According to the results of the current study, the incidence of T2DM increased significantly with time and age, a finding in agreement with the results of previous studies [41-43]. Evidence suggests that senescent cells, implicated in the generation of insulin resistance, accumulate in various tissues with aging .
Regarding study strengths, this is the first study with a longitudinal design, long term follow-up, and large sample size investigating the possible interaction between the history of GDM and thyroid disorders in the incidence of T2DM. Also, using pooled logistic approaches helped us to further adjust our results for assumed confounders that were precisely measured in this study including age, familial history of diabetes, smoking, anthropometric indices, and lipid profiles.

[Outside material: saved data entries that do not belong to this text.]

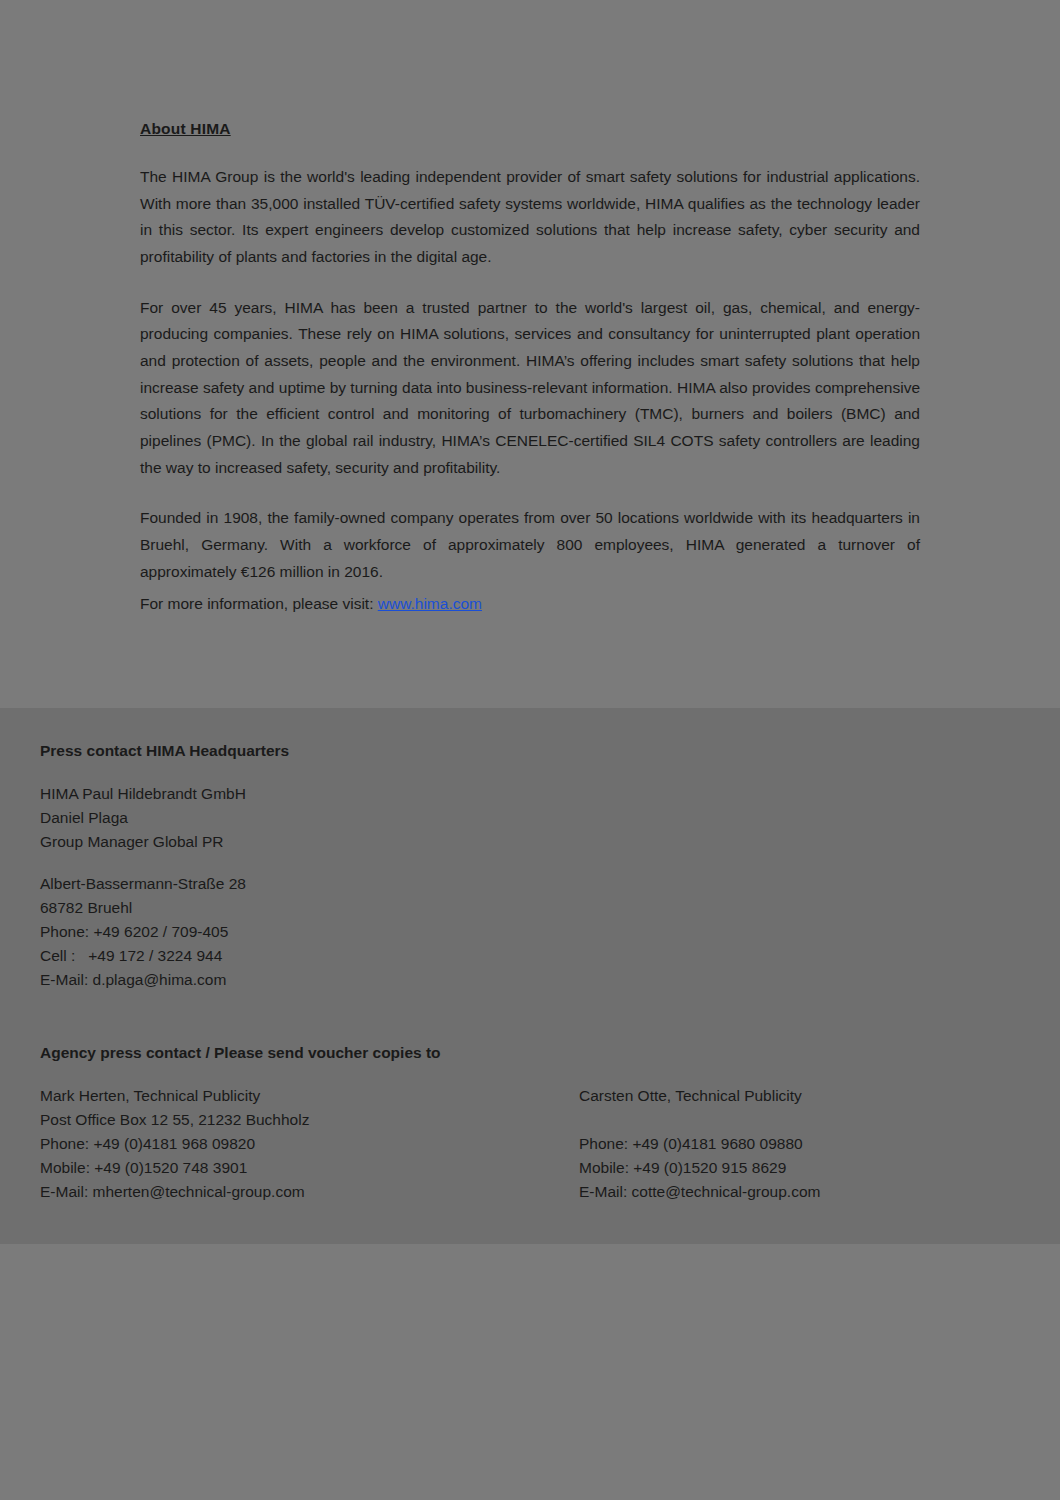About HIMA
The HIMA Group is the world's leading independent provider of smart safety solutions for industrial applications. With more than 35,000 installed TÜV-certified safety systems worldwide, HIMA qualifies as the technology leader in this sector. Its expert engineers develop customized solutions that help increase safety, cyber security and profitability of plants and factories in the digital age.
For over 45 years, HIMA has been a trusted partner to the world's largest oil, gas, chemical, and energy-producing companies. These rely on HIMA solutions, services and consultancy for uninterrupted plant operation and protection of assets, people and the environment. HIMA’s offering includes smart safety solutions that help increase safety and uptime by turning data into business-relevant information. HIMA also provides comprehensive solutions for the efficient control and monitoring of turbomachinery (TMC), burners and boilers (BMC) and pipelines (PMC). In the global rail industry, HIMA’s CENELEC-certified SIL4 COTS safety controllers are leading the way to increased safety, security and profitability.
Founded in 1908, the family-owned company operates from over 50 locations worldwide with its headquarters in Bruehl, Germany. With a workforce of approximately 800 employees, HIMA generated a turnover of approximately €126 million in 2016.
For more information, please visit: www.hima.com
Press contact HIMA Headquarters
HIMA Paul Hildebrandt GmbH
Daniel Plaga
Group Manager Global PR
Albert-Bassermann-Straße 28
68782 Bruehl
Phone: +49 6202 / 709-405
Cell : +49 172 / 3224 944
E-Mail: d.plaga@hima.com
Agency press contact / Please send voucher copies to
| Mark Herten, Technical Publicity Post Office Box 12 55, 21232 Buchholz Phone: +49 (0)4181 968 09820 Mobile: +49 (0)1520 748 3901 E-Mail: mherten@technical-group.com | Carsten Otte, Technical Publicity Phone: +49 (0)4181 9680 09880 Mobile: +49 (0)1520 915 8629 E-Mail: cotte@technical-group.com |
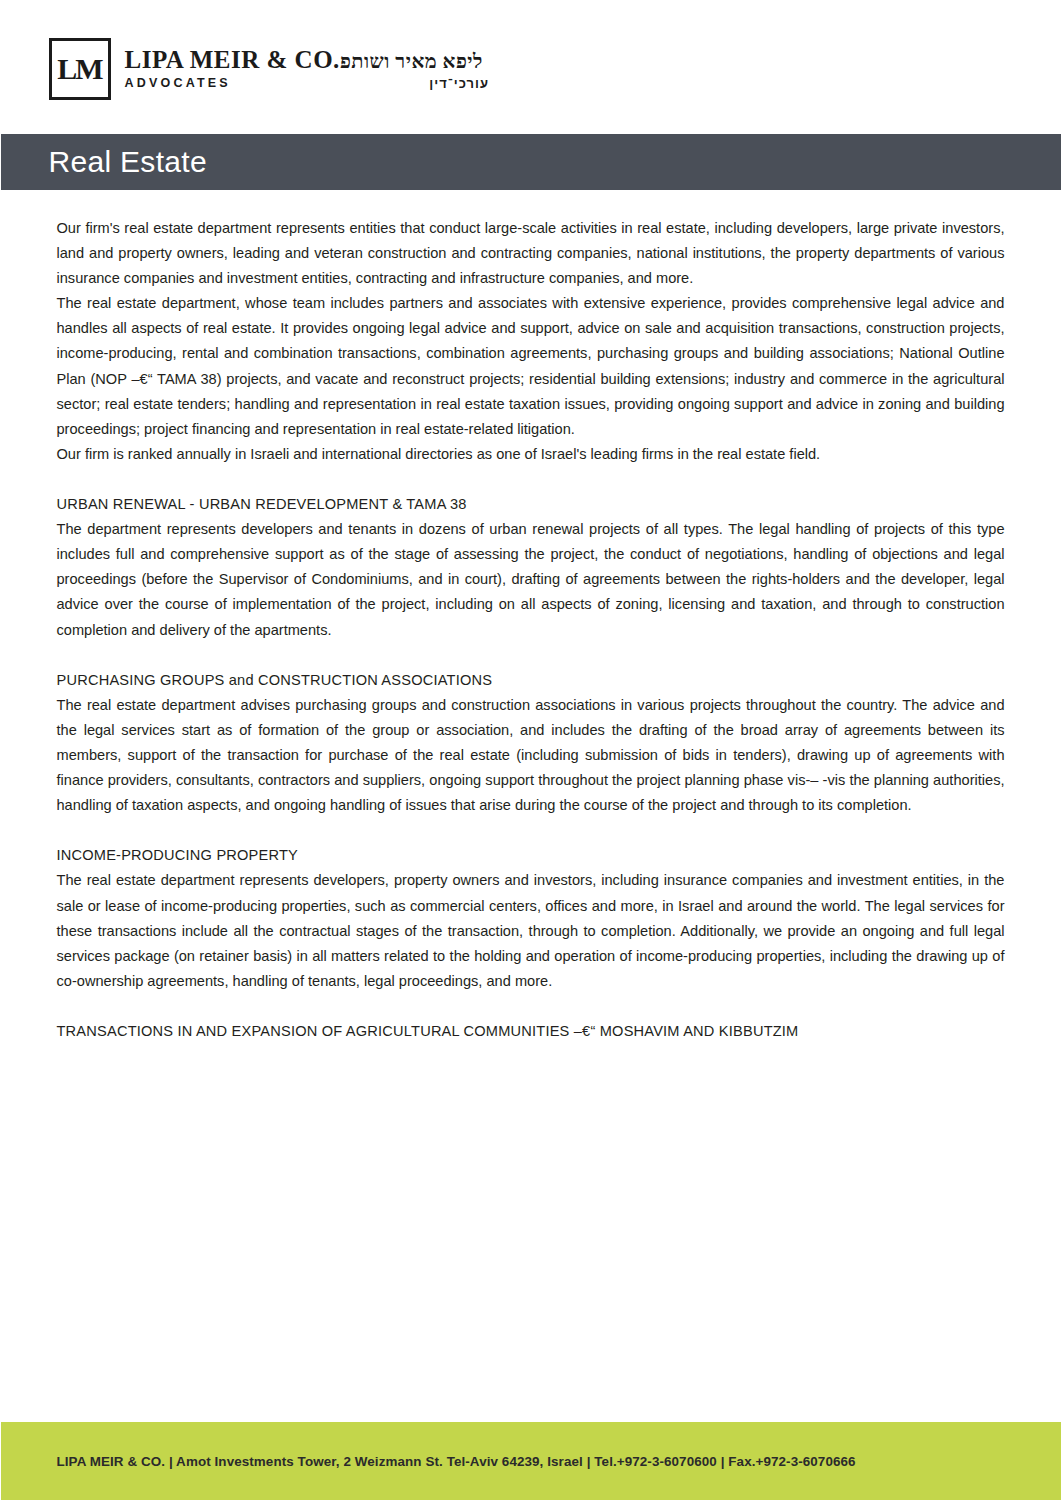LM
LIPA MEIR & CO.ליפא מאיר ושותפ
ADVOCATES עורכי־דין
Real Estate
Our firm's real estate department represents entities that conduct large-scale activities in real estate, including developers, large private investors, land and property owners, leading and veteran construction and contracting companies, national institutions, the property departments of various insurance companies and investment entities, contracting and infrastructure companies, and more.
The real estate department, whose team includes partners and associates with extensive experience, provides comprehensive legal advice and handles all aspects of real estate. It provides ongoing legal advice and support, advice on sale and acquisition transactions, construction projects, income-producing, rental and combination transactions, combination agreements, purchasing groups and building associations; National Outline Plan (NOP –€“ TAMA 38) projects, and vacate and reconstruct projects; residential building extensions; industry and commerce in the agricultural sector; real estate tenders; handling and representation in real estate taxation issues, providing ongoing support and advice in zoning and building proceedings; project financing and representation in real estate-related litigation.
Our firm is ranked annually in Israeli and international directories as one of Israel's leading firms in the real estate field.
URBAN RENEWAL - URBAN REDEVELOPMENT & TAMA 38
The department represents developers and tenants in dozens of urban renewal projects of all types. The legal handling of projects of this type includes full and comprehensive support as of the stage of assessing the project, the conduct of negotiations, handling of objections and legal proceedings (before the Supervisor of Condominiums, and in court), drafting of agreements between the rights-holders and the developer, legal advice over the course of implementation of the project, including on all aspects of zoning, licensing and taxation, and through to construction completion and delivery of the apartments.
PURCHASING GROUPS and CONSTRUCTION ASSOCIATIONS
The real estate department advises purchasing groups and construction associations in various projects throughout the country. The advice and the legal services start as of formation of the group or association, and includes the drafting of the broad array of agreements between its members, support of the transaction for purchase of the real estate (including submission of bids in tenders), drawing up of agreements with finance providers, consultants, contractors and suppliers, ongoing support throughout the project planning phase vis-– -vis the planning authorities, handling of taxation aspects, and ongoing handling of issues that arise during the course of the project and through to its completion.
INCOME-PRODUCING PROPERTY
The real estate department represents developers, property owners and investors, including insurance companies and investment entities, in the sale or lease of income-producing properties, such as commercial centers, offices and more, in Israel and around the world. The legal services for these transactions include all the contractual stages of the transaction, through to completion. Additionally, we provide an ongoing and full legal services package (on retainer basis) in all matters related to the holding and operation of income-producing properties, including the drawing up of co-ownership agreements, handling of tenants, legal proceedings, and more.
TRANSACTIONS IN AND EXPANSION OF AGRICULTURAL COMMUNITIES –€“ MOSHAVIM AND KIBBUTZIM
LIPA MEIR & CO. | Amot Investments Tower, 2 Weizmann St. Tel-Aviv 64239, Israel | Tel.+972-3-6070600 | Fax.+972-3-6070666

However, the present analyses do have some limitations, which should be addressed. First, GDM was determined based on a self-reporting questionnaire and medical records, although the universal screening strategy of GDM in Iran and subsequent monitoring and treatment of GDM may restrict this bias. Our study is limited by lack of data on some parameters such as insulin use that may affect the progression to T2DM. Furthermore, Of 1894 participants of the present study, 146 (7.7%) of whom had hypothyroidism. Unfortunately, there was not enough power to check the interaction term between hypothyroidism and age, which was the limitation of this study. Last but not least, serum FT3 levels, as biologically active hormones involved in glucose metabolism were not assessed in the current study.